The letters in these volumes provide an inimitable record of Coleridge's middle years. So various in subject-matter, so rich in self-revelation, they portray the mind and character of one of the most baffling yet fascinating figures in English literature.
Letter-writing was to Coleridge a means of self-expression, and his epistolary style, now sparkling with poetic language, now burdened with amplifications and qualifications, varies with mood and subject. His formal prose, as Chambers remarks, 'yields but few examples of that swift felicity of phrase which often illumines his private correspondence'. In the present letters, however, Coleridge shows a growing tendency to write long, involved sentences, and his use of parentheses—frequently extended ones— has become habitual. He recognized, indeed, the discursive nature of his mind. 'My Thoughts are like Surinam Toads', he once wrote, & as they crawl on, little Toads vegetate out from back & side, grow quickly, & draw off the attention from the mother Toad.' The digressions, it is true, may be more arresting than the matter in hand.
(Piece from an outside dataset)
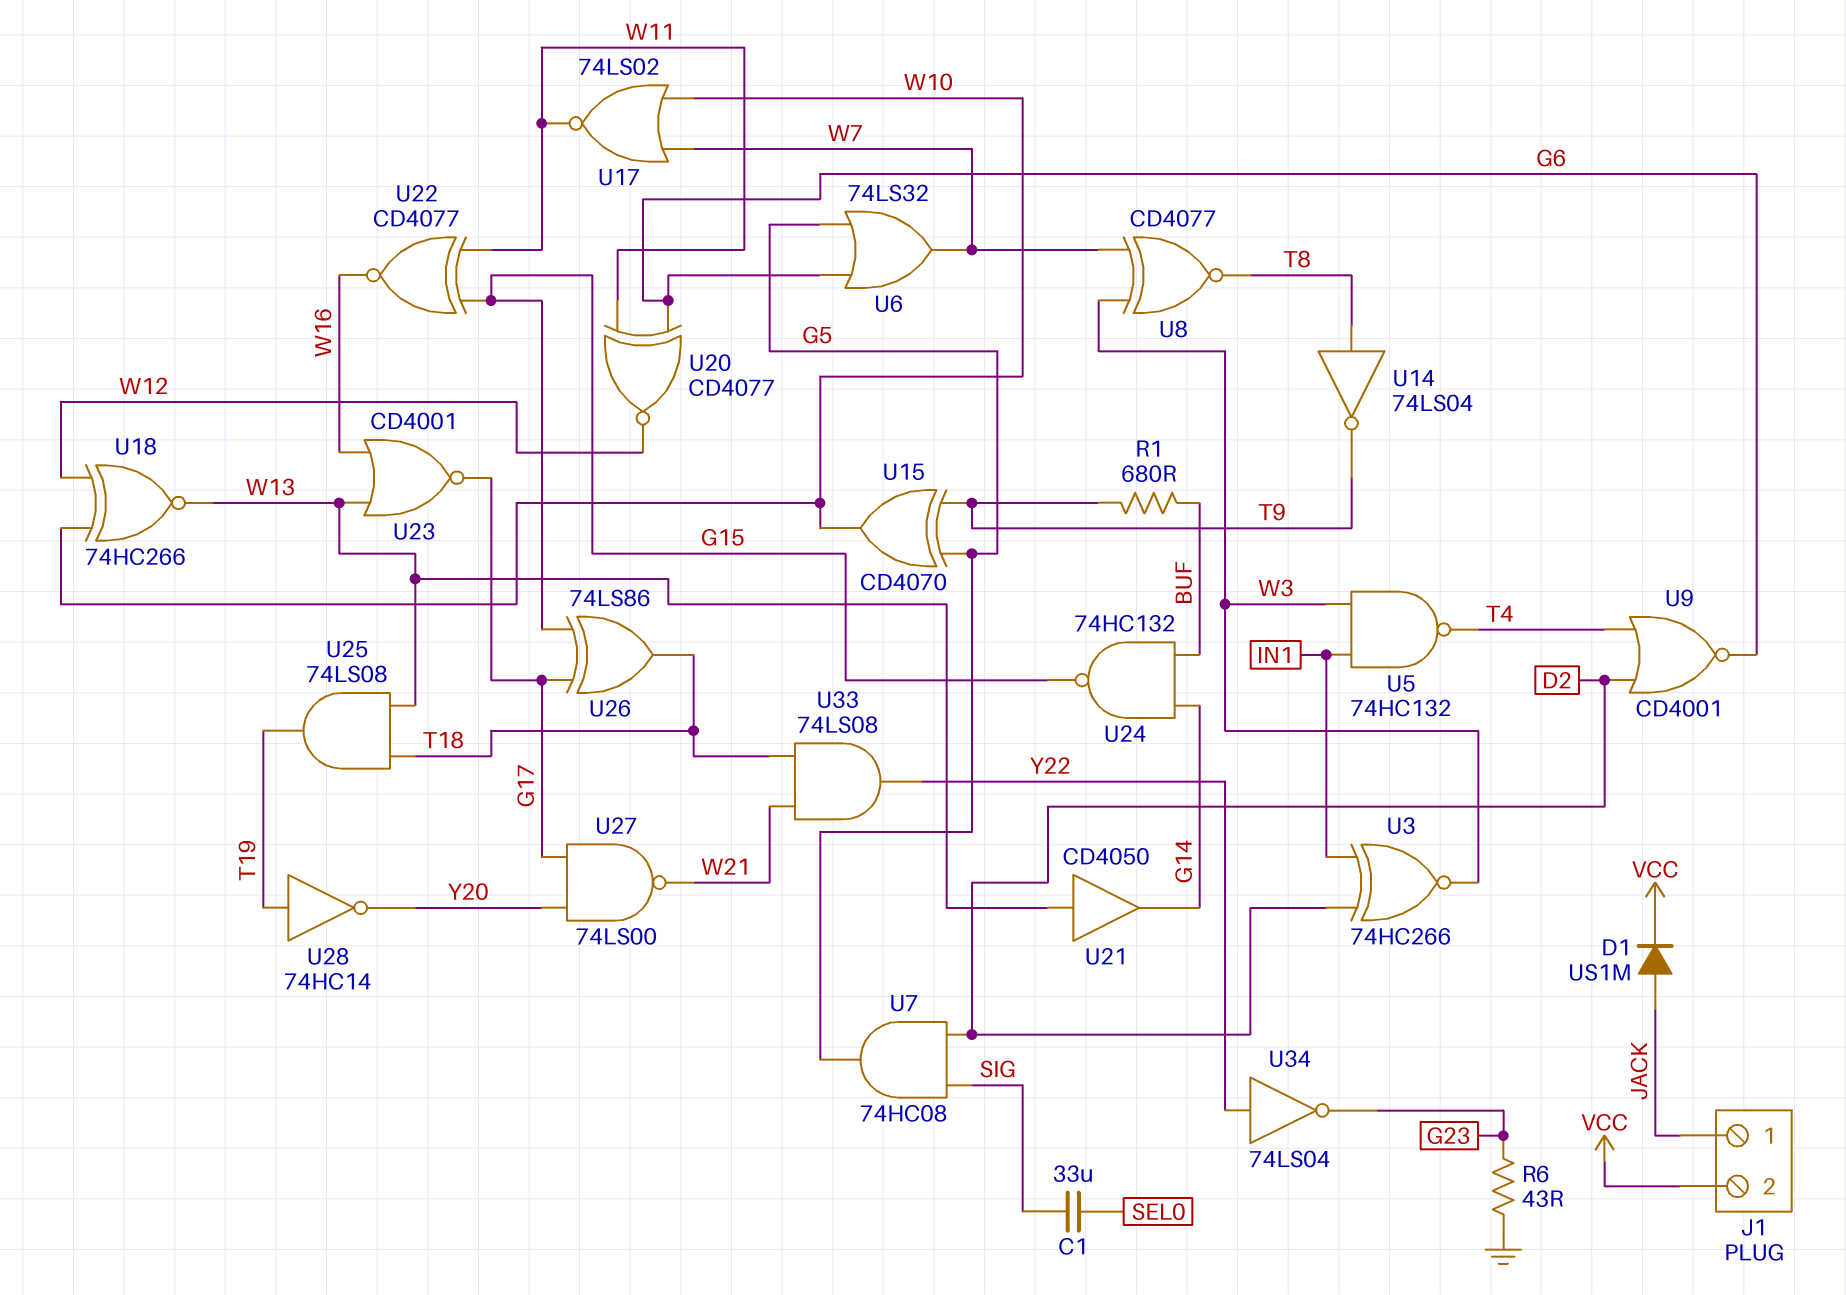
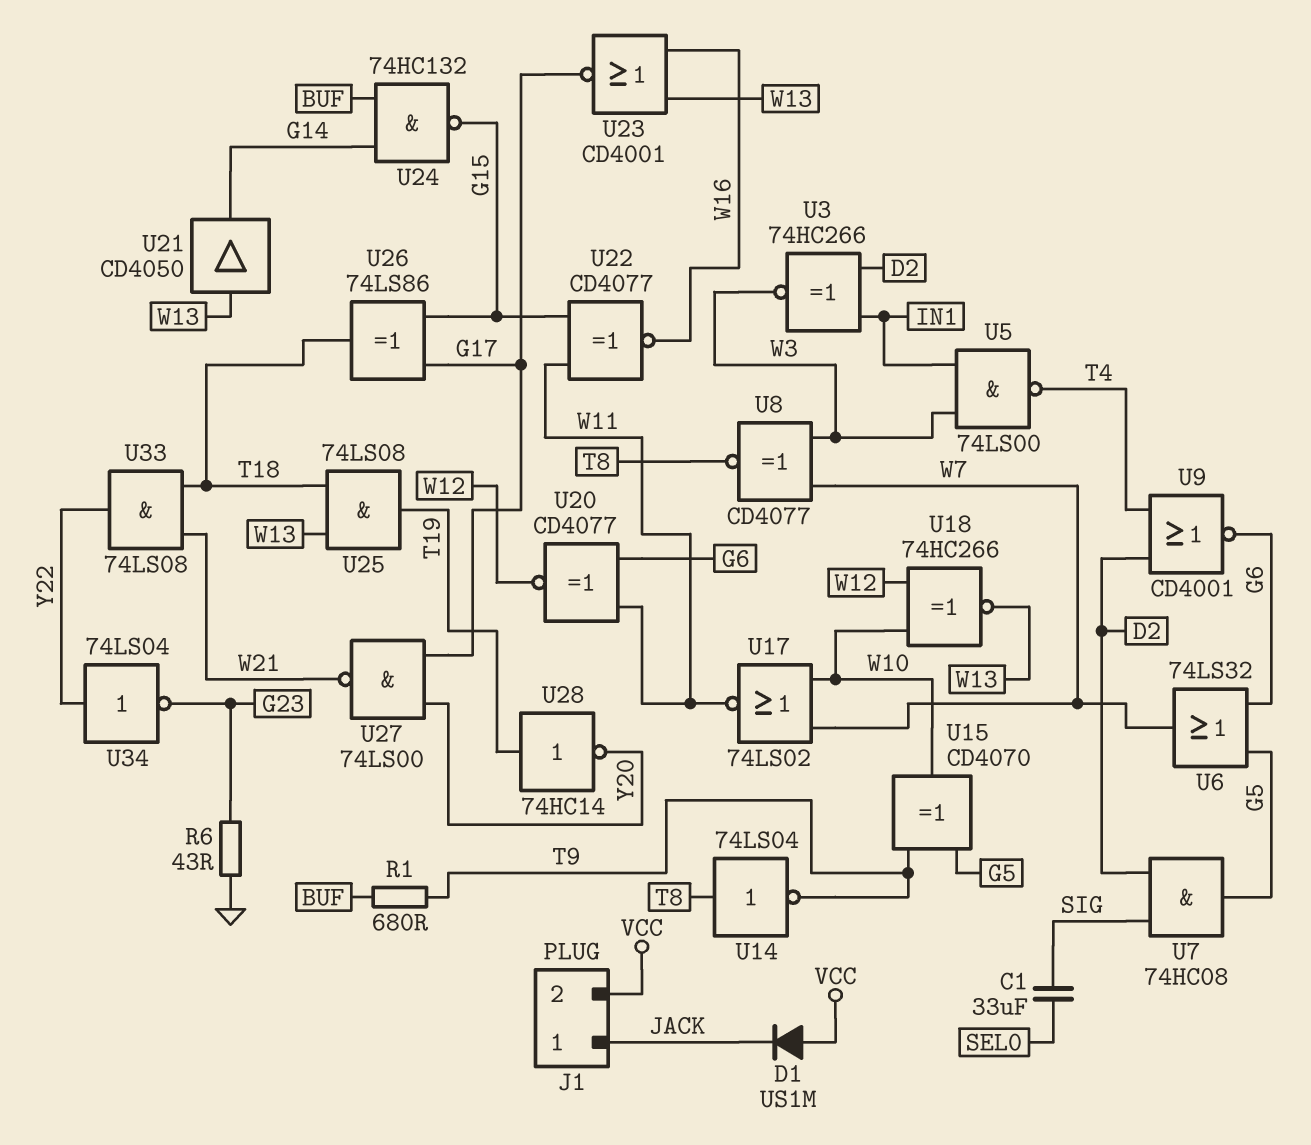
D1: diode US1M (A JACK, K VCC) -> diode US1M (A VCC, K JACK)
U5: NAND 74HC132 (in IN1, in W3, out T4) -> NAND 74LS00 (in IN1, in W3, out T4)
In a discussion of Anton Wall's Amatonda, for example, Coleridge turns aside to speak of 'long & deep Affection suddenly, in one moment, flash-transmuted into Love':
In short, I believe, that Love (as distinguished both from Lust and from that habitual attachment which may include many Objects, diversifying itself by degrees only), that that Feeling (or whatever it may be more aptly called), that specific mode of Being, which one Object only can possess, & possesses totally, is always the abrupt creation of a moment—tho' years of Dawning may have preceded. I said, Dawning— for often as I have watched the Sun-rising, from the thinning, diluting Blue to the Whitening, to the fawn-coloured, the pink, the crimson, the glory, yet still the Sun itself has always started up, out of the Horizon—! between the brightest Hues of the Dawning and the first Rim of the Sun itself there is a chasm—all before were Differences of Degrees, passing & dissolving into each other—but this is a difference of Kind—a chasm of Kind in a continuity of Time. And as no man who had never watched for the rise of the Sun, could understand what I mean, so can no man who has not been in Love, understand what Love is—tho' he will be sure to imagine & believe, that he does. Thus, Wordsworth is by nature incapable of being in Love, tho' no man more tenderly attached—
This passage not only reveals something of Coleridge's turn of mind but also offers an illustration of his epistolary manner.